I found a similar discussion regarding the keepAlive
setting in LangChain.js. The issue was that the library sets a default keepAlive
value for ChatOllama to "5m" when the client does not explicitly set it. This behavior can override the server's settings, which might not be desirable in all cases [1].
In the discussion, it was noted that upgrading to Node.js version 20 resolved a related issue with the UND_ERR_HEADERS_TIMEOUT
error, which might be relevant if you're experiencing similar timeout issues [2].

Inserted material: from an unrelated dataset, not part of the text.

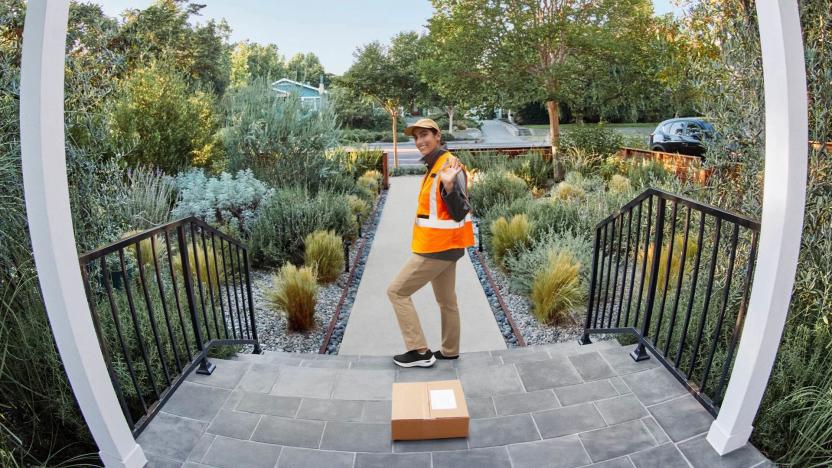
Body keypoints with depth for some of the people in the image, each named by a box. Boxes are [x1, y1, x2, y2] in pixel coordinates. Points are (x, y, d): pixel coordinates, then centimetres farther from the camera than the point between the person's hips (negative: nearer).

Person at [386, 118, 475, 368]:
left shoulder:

If you want to avoid the default keepAlive
setting, you might consider explicitly setting it to undefined
or another value that aligns with your server's configuration. However, as of now, there doesn't seem to be a built-in option in LangChain.js to disable the default keepAlive
behavior entirely.
For comparison, the ollama python client library (maintained by the ollama project) performs as expected:
$ ollama run llama3.2 '2+2=?'
2 + 2 = 4
$ ollama ps
NAME ID SIZE PROCESSOR UNTIL
llama3.2:latest a80c4f17acd5 3.1 GB 100% GPU Forever
$ python3 -c 'import ollama;print(ollama.Client().generate(model="llama3.2",prompt="2+2?",keep_alive=1800)["response"])'
The answer to 2 + 2 is 4.
$ ollama ps
NAME ID SIZE PROCESSOR UNTIL
llama3.2:latest a80c4f17acd5 3.1 GB 100% GPU 29 minutes from now
$ python3 -c 'import ollama;print(ollama.Client().generate(model="llama3.2",prompt="2+2?")["response"])'
2 + 2 = 4
$ ollama ps
NAME ID SIZE PROCESSOR UNTIL
llama3.2:latest a80c4f17acd5 3.1 GB 100% GPU 29 minutes from now
$ python3 -c 'import ollama;print(ollama.Client().chat(keep_alive=1800,model="llama3.2",messages=[{"role":"user","content":"2+2=?"}])["message"]["content"])'
2 + 2 = 4
$ ollama ps
NAME ID SIZE PROCESSOR UNTIL
llama3.2:latest a80c4f17acd5 3.1 GB 100% GPU 29 minutes from now
$ python3 -c 'import ollama;print(ollama.Client().chat(model="llama3.2",messages=[{"role":"user","content":"2+2=?"}])["message"]["content"])'
2 + 2 = 4.
$ ollama ps
NAME ID SIZE PROCESSOR UNTIL
llama3.2:latest a80c4f17acd5 3.1 GB 100% GPU 29 minutes from now
Gotcha, will have a look unless @bracesproul beats me to it!